▶ STATED TASK 1
In the passage on theories of value, why does the author find the "post" labels inadequate? Answer in one to three sentences.
▶ STATED TASK 2
Reproduce the stretch of the passage on theories of value from "From Das Capital" through "capitalism.".

From Das Capital
to DOS Capital: A Look at Recent Theories of Value
(page 1 of 3)
By Jerry Harris, Chicago/Third Wave Study Group
A
number of schools of thought have recently developed
which place society in a new age. One common thread
is the current mania for "post" isms, i.e.,
post-industrialist, post-modernist, post-structuralist,
post-Fordist, even Peter Drucker's post-capitalist.
But these only say what the emerging society isn't,
not what it is. It's as if the last two hundred years
had been labeled post-feudalism, rather than industrial
capitalism.
But
what the new schools all recognize is that a revolutionary
transformation has taken place. What has yet to be determined
is whether society is still in a capitalist stage of
development, or whether it has entered an era for which
we have no proper descriptive name.
What
is crucial in naming a society? For Marx, identifying
the economic base was key to understanding the stage
of development. Central to his theory of history was
his analysis which uncovered capitalism's laws of motion,
and how they were qualitatively different from feudal
and ancient society. This analysis hinged on his theory
of value and accumulation.
Alvin
and Heidi Toffler's historic perspective is very similar
to Marx's. Their three waves theory also keys in on
the economic base as the most fundamental way to identify
human development and different historic eras. For the
Tofflers, agrarian society, industrial society, and
today's information society are the three waves of civilization.
For
both Marx and the Tofflers, when the economic base changes,
so does the rest of society. The key to this transformation
is how wealth is created. If today is a historic period
of revolutionary change then a new theory of value,
labor and accumulation is needed. This article will
review how Marx treated this question, and then discuss
fundamental shifts in the third wave economy.
Marx's
Theory of Value
For
Marx, a key difference between feudal-agrarian and industrial
production was the commodification of labor and products.

[Dataset records]
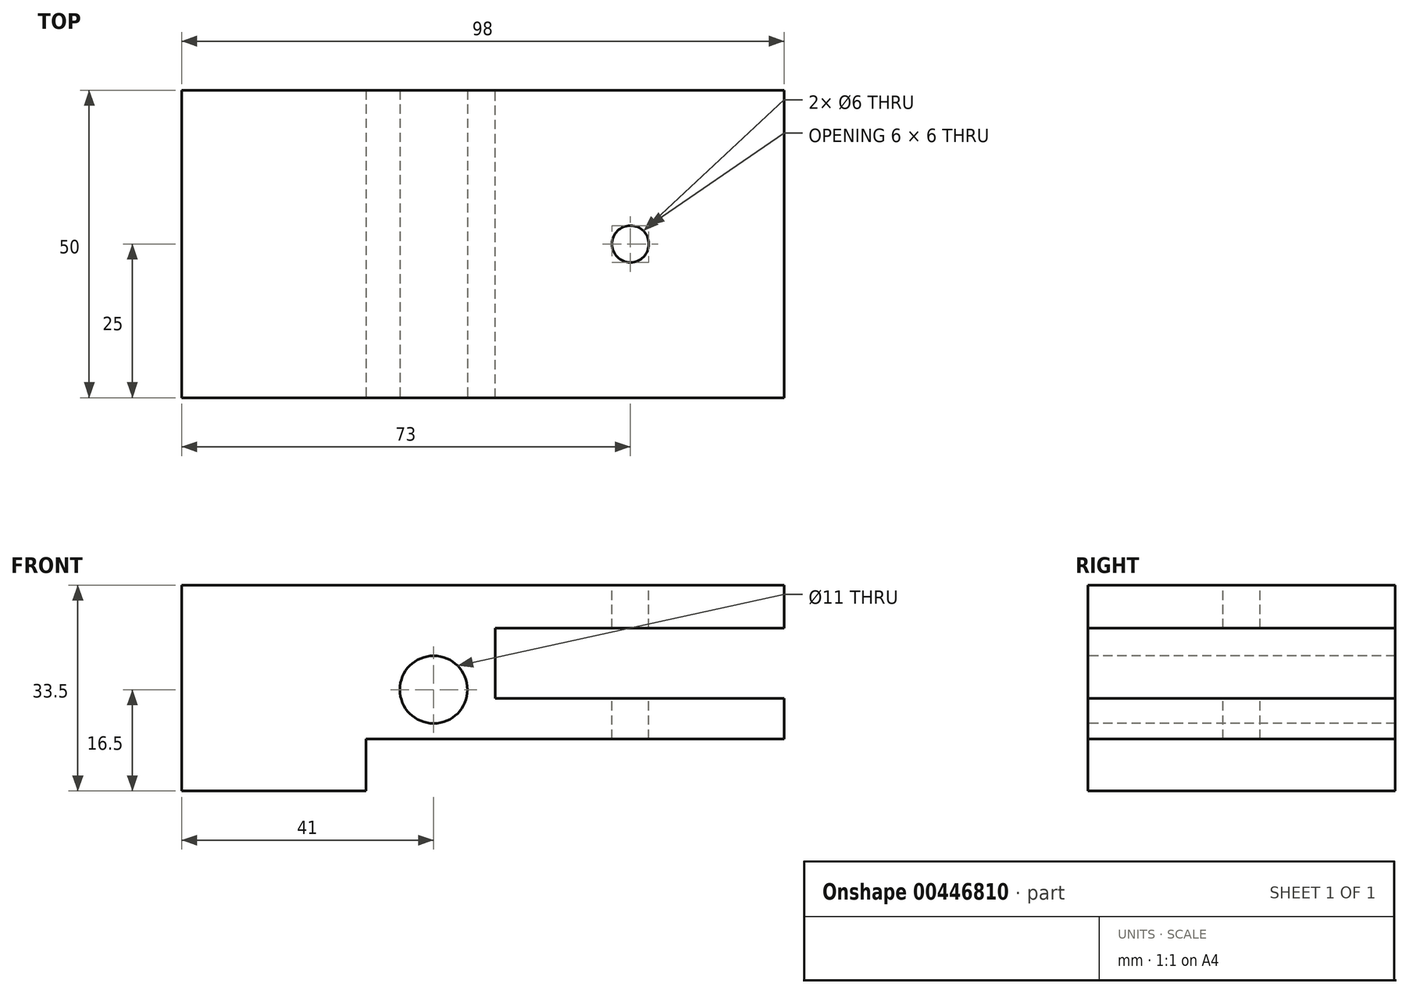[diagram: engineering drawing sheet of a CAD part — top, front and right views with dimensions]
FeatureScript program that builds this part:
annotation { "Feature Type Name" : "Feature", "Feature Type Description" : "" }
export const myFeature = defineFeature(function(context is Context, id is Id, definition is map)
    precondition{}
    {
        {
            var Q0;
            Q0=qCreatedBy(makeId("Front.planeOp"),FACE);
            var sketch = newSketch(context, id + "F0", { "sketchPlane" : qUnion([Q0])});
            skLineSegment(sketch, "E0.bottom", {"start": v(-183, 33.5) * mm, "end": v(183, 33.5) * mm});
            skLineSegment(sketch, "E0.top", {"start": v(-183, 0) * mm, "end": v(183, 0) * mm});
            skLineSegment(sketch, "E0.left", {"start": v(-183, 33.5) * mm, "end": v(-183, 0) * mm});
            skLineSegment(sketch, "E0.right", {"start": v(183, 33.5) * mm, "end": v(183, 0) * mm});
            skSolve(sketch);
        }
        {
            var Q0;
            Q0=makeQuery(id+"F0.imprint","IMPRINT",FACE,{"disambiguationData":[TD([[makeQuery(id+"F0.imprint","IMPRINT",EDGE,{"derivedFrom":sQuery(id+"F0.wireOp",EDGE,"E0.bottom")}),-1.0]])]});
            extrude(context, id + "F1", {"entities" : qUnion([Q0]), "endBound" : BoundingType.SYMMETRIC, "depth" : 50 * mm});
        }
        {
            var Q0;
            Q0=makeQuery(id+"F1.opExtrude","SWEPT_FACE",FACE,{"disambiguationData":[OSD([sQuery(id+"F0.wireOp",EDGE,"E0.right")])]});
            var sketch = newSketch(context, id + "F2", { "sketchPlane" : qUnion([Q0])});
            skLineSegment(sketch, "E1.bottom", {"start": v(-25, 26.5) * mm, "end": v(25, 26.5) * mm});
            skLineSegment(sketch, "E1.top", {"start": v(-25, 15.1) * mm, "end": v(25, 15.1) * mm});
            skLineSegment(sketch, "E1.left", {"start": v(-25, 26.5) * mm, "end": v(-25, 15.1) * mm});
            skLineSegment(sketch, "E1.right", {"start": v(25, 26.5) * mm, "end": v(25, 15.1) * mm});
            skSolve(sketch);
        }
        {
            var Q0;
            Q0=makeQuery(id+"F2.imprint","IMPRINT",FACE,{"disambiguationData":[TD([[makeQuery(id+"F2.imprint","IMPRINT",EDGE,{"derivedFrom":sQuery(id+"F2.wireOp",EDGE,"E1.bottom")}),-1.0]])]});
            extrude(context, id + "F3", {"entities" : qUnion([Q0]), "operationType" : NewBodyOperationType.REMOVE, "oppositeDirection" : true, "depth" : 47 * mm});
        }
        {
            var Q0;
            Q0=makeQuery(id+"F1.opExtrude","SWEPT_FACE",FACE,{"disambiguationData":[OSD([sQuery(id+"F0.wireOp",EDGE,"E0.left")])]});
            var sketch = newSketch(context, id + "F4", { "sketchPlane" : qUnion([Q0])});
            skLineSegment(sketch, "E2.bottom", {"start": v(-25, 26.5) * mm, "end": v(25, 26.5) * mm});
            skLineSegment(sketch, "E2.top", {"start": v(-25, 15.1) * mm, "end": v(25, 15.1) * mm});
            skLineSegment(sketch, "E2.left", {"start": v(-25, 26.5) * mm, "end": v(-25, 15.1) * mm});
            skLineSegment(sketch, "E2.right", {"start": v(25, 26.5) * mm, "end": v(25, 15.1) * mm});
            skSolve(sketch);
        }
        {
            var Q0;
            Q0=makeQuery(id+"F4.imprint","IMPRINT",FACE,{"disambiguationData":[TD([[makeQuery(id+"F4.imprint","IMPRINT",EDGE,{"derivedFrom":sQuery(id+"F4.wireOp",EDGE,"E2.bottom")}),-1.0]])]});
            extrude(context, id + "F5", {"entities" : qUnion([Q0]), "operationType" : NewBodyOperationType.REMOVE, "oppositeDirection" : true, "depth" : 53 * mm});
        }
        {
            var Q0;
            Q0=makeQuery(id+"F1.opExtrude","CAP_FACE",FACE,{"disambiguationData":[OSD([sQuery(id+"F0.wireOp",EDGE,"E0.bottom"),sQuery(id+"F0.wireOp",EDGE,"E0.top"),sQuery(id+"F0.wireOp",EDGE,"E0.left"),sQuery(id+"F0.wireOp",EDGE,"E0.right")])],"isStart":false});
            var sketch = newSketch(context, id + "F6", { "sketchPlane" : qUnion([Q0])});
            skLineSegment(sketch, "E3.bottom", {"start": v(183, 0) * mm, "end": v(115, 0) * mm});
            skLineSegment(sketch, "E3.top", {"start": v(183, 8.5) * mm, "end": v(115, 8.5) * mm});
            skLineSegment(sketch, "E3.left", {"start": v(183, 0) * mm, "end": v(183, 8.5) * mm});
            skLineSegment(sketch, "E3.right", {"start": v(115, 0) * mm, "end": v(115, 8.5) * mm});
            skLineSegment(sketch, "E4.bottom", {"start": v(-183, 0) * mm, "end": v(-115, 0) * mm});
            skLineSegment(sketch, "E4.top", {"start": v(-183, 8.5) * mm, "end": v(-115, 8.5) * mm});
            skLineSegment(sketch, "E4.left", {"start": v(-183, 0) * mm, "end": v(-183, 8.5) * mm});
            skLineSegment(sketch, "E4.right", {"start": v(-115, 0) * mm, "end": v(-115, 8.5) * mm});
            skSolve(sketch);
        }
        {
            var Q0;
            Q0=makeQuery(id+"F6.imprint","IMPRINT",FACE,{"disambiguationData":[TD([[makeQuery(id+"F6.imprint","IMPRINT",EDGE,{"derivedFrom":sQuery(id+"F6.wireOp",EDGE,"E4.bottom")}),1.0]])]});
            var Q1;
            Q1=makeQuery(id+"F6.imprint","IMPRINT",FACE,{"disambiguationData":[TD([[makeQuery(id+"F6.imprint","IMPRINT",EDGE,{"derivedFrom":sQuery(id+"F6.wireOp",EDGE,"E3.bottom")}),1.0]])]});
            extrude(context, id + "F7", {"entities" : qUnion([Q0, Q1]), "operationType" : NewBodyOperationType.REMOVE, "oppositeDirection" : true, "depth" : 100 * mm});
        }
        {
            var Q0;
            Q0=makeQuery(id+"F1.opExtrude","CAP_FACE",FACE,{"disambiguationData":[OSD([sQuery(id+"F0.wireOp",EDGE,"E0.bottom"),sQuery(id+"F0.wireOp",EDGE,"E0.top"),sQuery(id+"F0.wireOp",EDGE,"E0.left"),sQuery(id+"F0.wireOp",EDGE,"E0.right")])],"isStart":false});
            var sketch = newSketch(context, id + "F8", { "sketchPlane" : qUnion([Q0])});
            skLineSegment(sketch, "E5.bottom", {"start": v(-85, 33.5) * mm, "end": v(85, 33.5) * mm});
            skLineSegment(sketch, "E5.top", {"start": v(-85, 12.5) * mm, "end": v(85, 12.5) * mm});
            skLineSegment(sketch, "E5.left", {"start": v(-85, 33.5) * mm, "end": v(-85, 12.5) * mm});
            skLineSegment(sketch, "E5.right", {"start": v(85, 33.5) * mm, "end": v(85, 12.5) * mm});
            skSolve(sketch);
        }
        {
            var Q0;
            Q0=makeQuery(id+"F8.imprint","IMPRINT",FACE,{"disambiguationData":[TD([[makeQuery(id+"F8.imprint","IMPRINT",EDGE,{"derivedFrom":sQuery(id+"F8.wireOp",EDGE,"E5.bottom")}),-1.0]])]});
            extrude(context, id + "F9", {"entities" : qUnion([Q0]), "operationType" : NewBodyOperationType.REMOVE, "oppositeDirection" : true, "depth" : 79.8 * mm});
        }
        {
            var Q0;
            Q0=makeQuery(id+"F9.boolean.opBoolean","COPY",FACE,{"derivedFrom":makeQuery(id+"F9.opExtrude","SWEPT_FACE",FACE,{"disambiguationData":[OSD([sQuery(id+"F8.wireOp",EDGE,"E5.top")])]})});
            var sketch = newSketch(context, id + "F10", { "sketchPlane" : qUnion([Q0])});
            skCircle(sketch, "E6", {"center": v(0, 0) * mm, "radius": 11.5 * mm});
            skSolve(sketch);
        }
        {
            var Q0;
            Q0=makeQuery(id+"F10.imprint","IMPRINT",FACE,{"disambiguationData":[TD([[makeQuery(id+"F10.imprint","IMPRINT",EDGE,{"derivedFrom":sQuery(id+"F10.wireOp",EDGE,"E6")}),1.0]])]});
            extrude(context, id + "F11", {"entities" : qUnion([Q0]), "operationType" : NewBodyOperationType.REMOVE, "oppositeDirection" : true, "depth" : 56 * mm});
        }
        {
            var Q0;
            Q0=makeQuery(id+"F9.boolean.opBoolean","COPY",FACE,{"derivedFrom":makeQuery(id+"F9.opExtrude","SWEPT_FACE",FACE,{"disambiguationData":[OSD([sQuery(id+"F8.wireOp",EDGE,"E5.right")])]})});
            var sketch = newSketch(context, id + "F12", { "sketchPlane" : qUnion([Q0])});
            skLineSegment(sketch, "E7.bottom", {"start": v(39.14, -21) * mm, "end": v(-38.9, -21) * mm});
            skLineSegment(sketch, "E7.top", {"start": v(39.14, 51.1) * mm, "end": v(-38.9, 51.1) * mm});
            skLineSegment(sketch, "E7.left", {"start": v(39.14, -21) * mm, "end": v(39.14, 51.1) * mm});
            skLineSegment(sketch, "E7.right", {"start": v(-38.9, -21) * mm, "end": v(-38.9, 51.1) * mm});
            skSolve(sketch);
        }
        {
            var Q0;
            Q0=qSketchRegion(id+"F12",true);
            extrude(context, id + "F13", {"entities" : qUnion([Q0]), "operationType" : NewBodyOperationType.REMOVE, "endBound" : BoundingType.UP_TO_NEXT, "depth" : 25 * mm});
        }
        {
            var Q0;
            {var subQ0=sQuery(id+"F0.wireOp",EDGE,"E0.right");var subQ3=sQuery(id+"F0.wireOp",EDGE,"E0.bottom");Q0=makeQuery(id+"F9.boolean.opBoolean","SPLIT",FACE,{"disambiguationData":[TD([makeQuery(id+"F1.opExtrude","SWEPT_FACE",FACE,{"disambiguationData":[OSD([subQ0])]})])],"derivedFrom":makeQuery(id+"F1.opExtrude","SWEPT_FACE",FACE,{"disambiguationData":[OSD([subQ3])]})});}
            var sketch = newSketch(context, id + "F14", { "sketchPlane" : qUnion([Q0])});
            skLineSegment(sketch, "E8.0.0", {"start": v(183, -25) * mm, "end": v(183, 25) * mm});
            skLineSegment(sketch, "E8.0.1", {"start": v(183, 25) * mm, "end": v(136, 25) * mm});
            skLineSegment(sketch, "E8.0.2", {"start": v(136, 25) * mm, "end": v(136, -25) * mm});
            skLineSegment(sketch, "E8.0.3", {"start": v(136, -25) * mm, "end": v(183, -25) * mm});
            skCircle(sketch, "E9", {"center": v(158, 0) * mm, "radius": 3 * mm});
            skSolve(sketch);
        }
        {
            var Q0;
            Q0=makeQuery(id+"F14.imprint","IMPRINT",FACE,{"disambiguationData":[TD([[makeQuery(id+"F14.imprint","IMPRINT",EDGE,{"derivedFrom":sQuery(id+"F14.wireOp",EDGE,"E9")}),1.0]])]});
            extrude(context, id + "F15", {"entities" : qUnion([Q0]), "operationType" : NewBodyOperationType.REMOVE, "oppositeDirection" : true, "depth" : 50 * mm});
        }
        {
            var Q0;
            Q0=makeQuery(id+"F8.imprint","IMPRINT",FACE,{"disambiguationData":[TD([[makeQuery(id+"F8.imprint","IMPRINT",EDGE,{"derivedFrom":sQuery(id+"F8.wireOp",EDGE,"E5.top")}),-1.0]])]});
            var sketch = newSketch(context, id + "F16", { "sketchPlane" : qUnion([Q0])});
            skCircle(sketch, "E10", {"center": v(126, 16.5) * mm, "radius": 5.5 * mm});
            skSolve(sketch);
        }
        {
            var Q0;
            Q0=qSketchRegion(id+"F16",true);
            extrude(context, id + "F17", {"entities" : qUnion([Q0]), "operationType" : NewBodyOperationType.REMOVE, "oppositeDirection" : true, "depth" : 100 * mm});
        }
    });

▶ TASK ANSWER 1
They only say what the emerging society isn't, not what it is. The author likens this to calling the last two hundred years post-feudalism rather than industrial capitalism.

▶ TASK ANSWER 2
From Das Capital
to DOS Capital: A Look at Recent Theories of Value
(page 1 of 3)
By Jerry Harris, Chicago/Third Wave Study Group
A
number of schools of thought have recently developed
which place society in a new age. One common thread
is the current mania for "post" isms, i.e.,
post-industrialist, post-modernist, post-structuralist,
post-Fordist, even Peter Drucker's post-capitalist.
But these only say what the emerging society isn't,
not what it is. It's as if the last two hundred years
had been labeled post-feudalism, rather than industrial
capitalism.